Dans un récent commentaire, Moggio ma signalé ce très intéressant dossier paru dans le New Yorker. Je voudrais en extraite la remarque suivante, fondée sur les remarques de Tim O'Reilly :

Tim O’Reilly, the founder and C.E.O. of O’Reilly Media, which publishes about two hundred e-books per year, thinks that the old publishers’ model is fundamentally flawed. “They think their customer is the bookstore,” he says. “Publishers never built the infrastructure to respond to customers.” Without bookstores, it would take years for publishers to learn how to sell books directly to consumers. They do no market research, have little data on their customers, and have no experience in direct retailing.

Ken Auletta pour le New yorker

À mes oreilles, cette remarque sonne assez juste.
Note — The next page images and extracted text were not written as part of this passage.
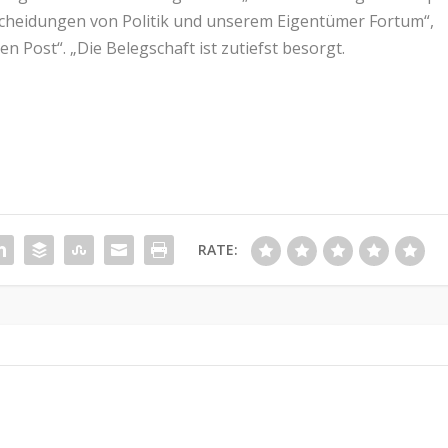
tscheidungen von Politik und unserem Eigentümer Fortum“,
n Post“. „Die Belegschaft ist zutiefst besorgt.
RATE:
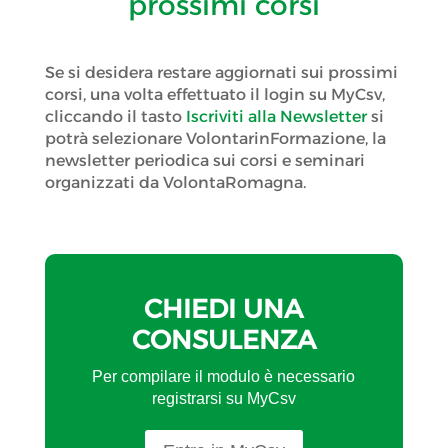
prossimi corsi
Se si desidera restare aggiornati sui prossimi
corsi, una volta effettuato il login su MyCsv,
cliccando il tasto
Iscriviti alla Newsletter
si
potrà selezionare VolontarinFormazione, la
newsletter periodica sui corsi e seminari
organizzati da VolontaRomagna.
CHIEDI UNA
CONSULENZA
Per compilare il modulo è necessario
registrarsi su MyCsv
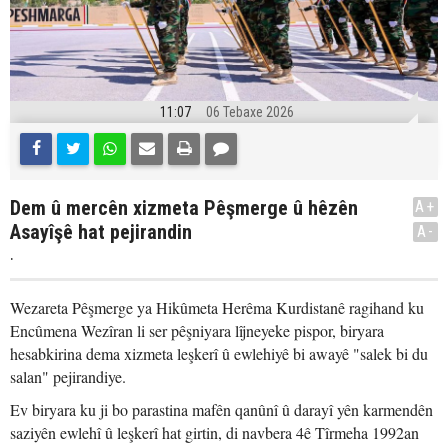
11:07
06 Tebaxe 2026
Dem û mercên xizmeta Pêşmerge û hêzên
A+
Asayîşê hat pejirandin
A-
.
Wezareta Pêşmerge ya Hikûmeta Herêma Kurdistanê ragihand ku
Encûmena Wezîran li ser pêşniyara lîjneyeke pispor, biryara
hesabkirina dema xizmeta leşkerî û ewlehiyê bi awayê "salek bi du
salan" pejirandiye.
Ev biryara ku ji bo parastina mafên qanûnî û darayî yên karmendên
saziyên ewlehî û leşkerî hat girtin, di navbera 4ê Tîrmeha 1992an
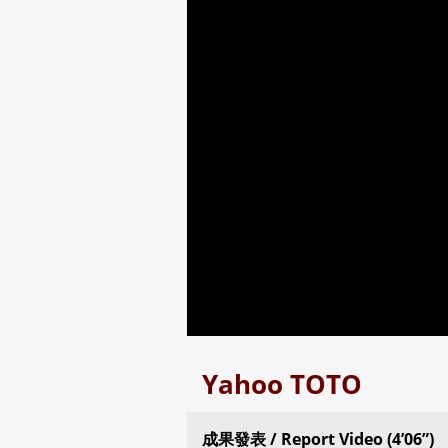
Yahoo TOTO
成果發表 / Report Video (4’06”)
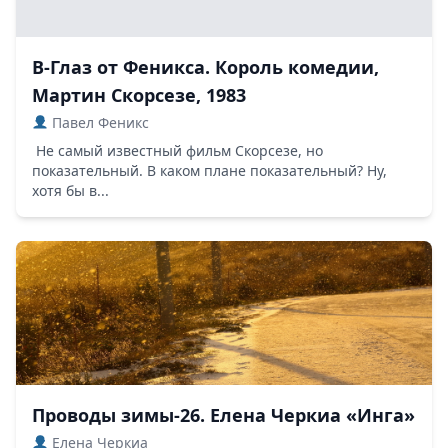
В-Глаз от Феникса. Король комедии,
Мартин Скорсезе, 1983
Павел Феникс
Не самый известный фильм Скорсезе, но
показательный. В каком плане показательный? Ну,
хотя бы в...
Проводы зимы-26. Елена Черкиа «Инга»
Елена Черкиа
Pour ce que j'ai pu en lire du cas français, les éditeurs ont assez largement externalisé la question de la vente finale, et en fait une large part de leur politique commerciale, à l'échelon aval de la chaîne, formé par les diffuseurs, les distributeurs et les libraires. L'arrangement avait un sens dans la mesure où de nombreuses maisons d'éditions n'ont pas les moyens d'envoyer des visiteurs dans toutes les librairies, ni un pouvoir de marché suffisant pour négocier avec des gros acheteurs comme les Fnac ou la grande distribution. L'existence d'un pouvoir de marché significatif à ce niveau était jusqu'à présent contrebalancée par la dispersion du tissu des libraires, ce qui impliquait un savoir faire quasi-artisanal et la constitution coûteuse de relations de confiance avec les libraires. Cet émiettement des interlocuteurs et des informations ne poussait en outre personne à développer des outils plus systématiques d'information sur les ventes, les fonds ou les prix, malgré les efforts, accueillis avec une certaine tiédeur, du Cercle de la librairie et de son projet Electre.

Avec la vente sur Internet, la donne change. Les vendeurs de livres ne sont plus des entreprises spécialisées dans la conviction d'un public particulier, celui des libraires, et de la relation personnelle avec les clients. Amazon comme Google, ce dernier servant de point d'entrée aux recherches menant aux librairies en ligne, sont des entreprises spécialisées dans le traitement de l'information à grande échelle : analyse des achats, des historiques de consommation, de recherche et de consultation, agrégation de commentaires, notes et recommandations. D'après les travaux de David Bounie et. al., ces outils conduisent à une structure des ventes assez significativement différente de celle du marché physique. Surtout, de dispersée, l'information sur la demande devient concentrée, avec une prime importante à la taille, la « sagesse des foules » fonctionnant d'autant mieux que le nombre d'avis indépendants est élevé.

Cette information sur les lecteurs, sur leurs goûts et leurs comportements devient ainsi une donnée stratégique, d'autant pus cruciale qu'elle est absolument nécessaire pour définir une stratégie adaptée au livre numérique. Et c'est là que la remarque de Tim O'Reilly fait mal : le seul moyen d'échapper au pouvoir de marché de celui qui contrôle ce type d'information est de mettre en place une plate-forme autonome à même de produire la même information. Ce que les éditeurs allemands et espagnols ont fait, laissant de côté des libraires et leur savoir-faire en la matière. S'il est trop tôt pour savoir si lancer rapidement une plate-forme avant que Google, Apple ou Amazon n'acquièrent une position inattaquable, cela doit sans doute servir de double avertissement au secteur français.

D'une part, les libraires doivent, et très rapidement, montrer qu'ils sont capables de porter leurs compétences en matière de vente de livre au domaine numérique. Je pense pour ma part qu'un avis estampillé « Julia M., libraire à Ombres Blanches » aura plus de poids auprès des lecteurs potentiels qu'un avis signé seulement « Julia M. ». Les bons libraires ont une connaissance de l'offre et du fonds qui leur donne une capacité de prescription dont on voit mal pourquoi elle ne serait pas transposable, et monnayable, dans le domaine du livre numérique.

D'autre part, les éditeurs doivent être conscients que s'ils décident de se lancer seuls dans l'aventure de la plate-forme en ligne, il leur faudra apprendre très vite à se servir des outils de recueil et d'analyse d'information nécessaires à la vente en ligne. Ce qui n'est pas une mince affaire.